Alias · Triangle system

Sankaku from mount

Also known as Mounted Triangle — the canonical term used on this site.

Training background: Uses the Japanese term for triangle — common in judo and BJJ contexts

Japanese — 三角絞 triangle strangle from mount

Sankaku from mount is the judo-derived name for the mounted triangle — the triangle choke applied from the mount position in which the attacker’s legs close around the opponent’s neck and one arm while maintaining top-position control.

Etymology. Sankaku (三角) means “triangle” — referring to the triangular leg configuration that defines the choke; “from mount” specifies the entry position. The Japanese terminology entered modern submission grappling through judo and was reinforced by Brazilian jiu-jitsu’s adoption of the triangle family. The mounted entry to the triangle became a high-percentage attack in submission-only competition through the 2010s as practitioners developed reliable transitions from mount to mounted triangle without losing the top position during the leg-engagement phase.

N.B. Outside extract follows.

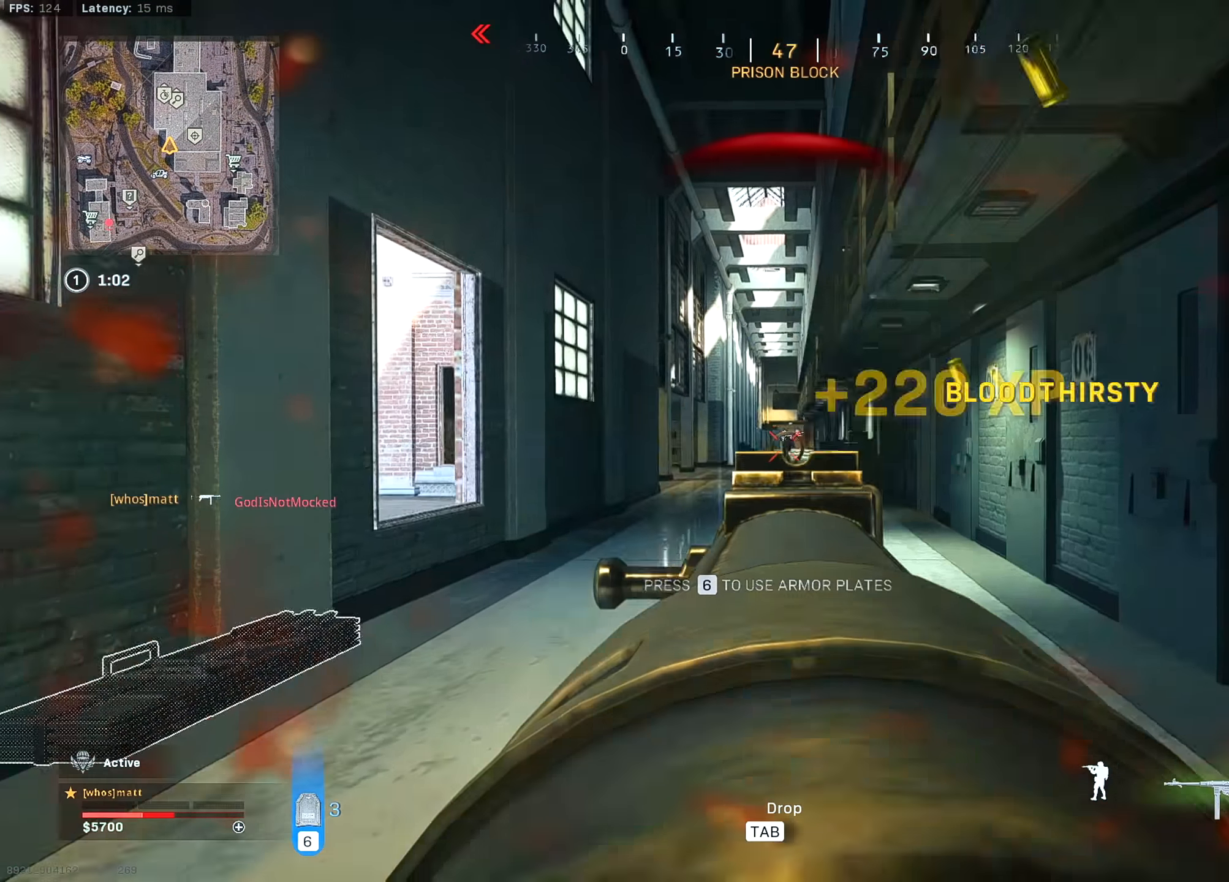
{"keys": ["r", "w"], "mouse": [], "mouse_move": "still", "events": [[233, "a", "down"], [266, "d", "up"], [266, "mouse_left", "up"], [266, "mouse_right", "up"], [366, "w", "down"], [433, "a", "up"], [466, "r", "down"]]}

Mechanics. From the mount position, the attacker breaks the opponent’s defensive posture, isolates one arm across the centreline, and rotates one leg over the opponent’s neck while the other leg engages the opposite shoulder, locking the figure-four triangle. The body weight loads the carotid compression past the strangle’s failure point. Maintained mount control during the entry phase prevents the opponent from rotating out before the leg-triangle closes.

Cross-reference. English-speaking no-gi and BJJ use “mounted triangle.” Full mechanical coverage on Mounted Triangle.